The Land in my Mind's Eye

Juxtaposition, 11.18.13

Juxtaposition, 11.18.13

In my mind's eye, when I read about the Holocaust, I always see a grey landscape. It is bleak, without color or beauty. The light is dim. Clouds hang low. It is chilly and damp and miserable.

In my mind's eye, when I hear about my great-grandparents' life in Galicia, it too is bleak and unfriendly. Everything is dried up and spare, like late November. No leaves or greenery. Not even any snow to soften things. It is a hardscrabble existence. The land is not giving. It is like a dry, dusty, dirty barnyard. It is the remnants of gardens that offered up a few morsels to eat, some potatoes in the cellar. It is scrawny chickens pecking the dirt. It is cold and inhospitable.

And then, there I was, in Czechoslovakia and Southeastern Poland in early summer. Beautiful and green. Warm and breezy. Fertile planes and rolling hills. A landscape that was immediately familiar to me, friendly even. It reminded me of my beloved Wisconsin. Tall grass harvested for hay. Large colorful fields of poppies. Window boxes overflowing with flowers. Lovely and soft. 

And the towns and cities had stately buildings, charming line-ups of row houses, avenues, and squares. The villages had darling cottages. Things were a little rundown, but it was easy to see the faded beauty. There was nothing ostentatious, just pleasant. Attractive. Appealing.

Sure, the ugly gray communist buildings, unceremoniously and thoughtlessly situated, had an ominous tone, but they weren't there when my great-grandparents were there, and they weren't there when the Jews were rounded up and sent to the camps. They came afterwards. They cast shadows, sometimes dominating the scene, but even they could not compete with the hills and the greenery, with the skies and the fragrances. 
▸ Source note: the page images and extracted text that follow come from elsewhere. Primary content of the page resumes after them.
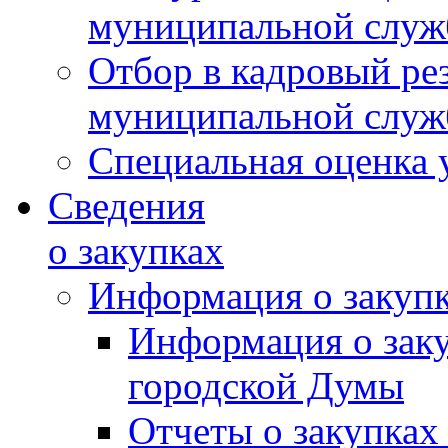
муниципальной слу
Отбор в кадровый ре
муниципальной слу
Специальная оценка 
Сведения
о закупках
Информация о закуп
Информация о зак
городской Думы
Отчеты о закупках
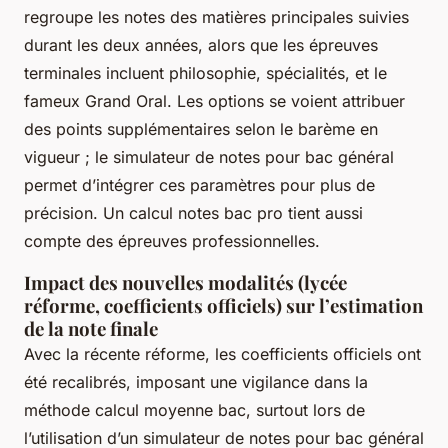
regroupe les notes des matières principales suivies
durant les deux années, alors que les épreuves
terminales incluent philosophie, spécialités, et le
fameux Grand Oral. Les options se voient attribuer
des points supplémentaires selon le barème en
vigueur ; le simulateur de notes pour bac général
permet d’intégrer ces paramètres pour plus de
précision. Un calcul notes bac pro tient aussi
compte des épreuves professionnelles.
Impact des nouvelles modalités (lycée
réforme, coefficients officiels) sur l’estimation
de la note finale
Avec la récente réforme, les coefficients officiels ont
été recalibrés, imposant une vigilance dans la
méthode calcul moyenne bac, surtout lors de
l’utilisation d’un simulateur de notes pour bac général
And now, all these years later, I find that I barely remember the beauty of the landscape. I look again at the photos with wonder. I look at images online with disbelief. The bleakness we often encountered in the people we met and in the almost desperate economic situation made me remember only the gray, only the pall and the heaviness. I am startled once again to see the greenery and the picturesque scenes.

One of our first stops was at Austerlitz, site of one of Napoleon's greatest victories. The battle was fought in December, and all the paintings of it show a barren landscape. But there we were in late June, and it was green and flowering. The land acted like it didn't know anything about the blood shed on these very fields many years ago. In summer, the land was productive and verdant. It was filled as always with life-giving grasses, oblivious to the countless lives that had been brutally lost upon it. And I was uneasy about this juxtaposition. I was touched by its ordinariness and its beauty.

Austerlitz was a preview of this same confusion that I would encounter at every stop, a paradox that I continue to wrestle to make space for within my mind's eye.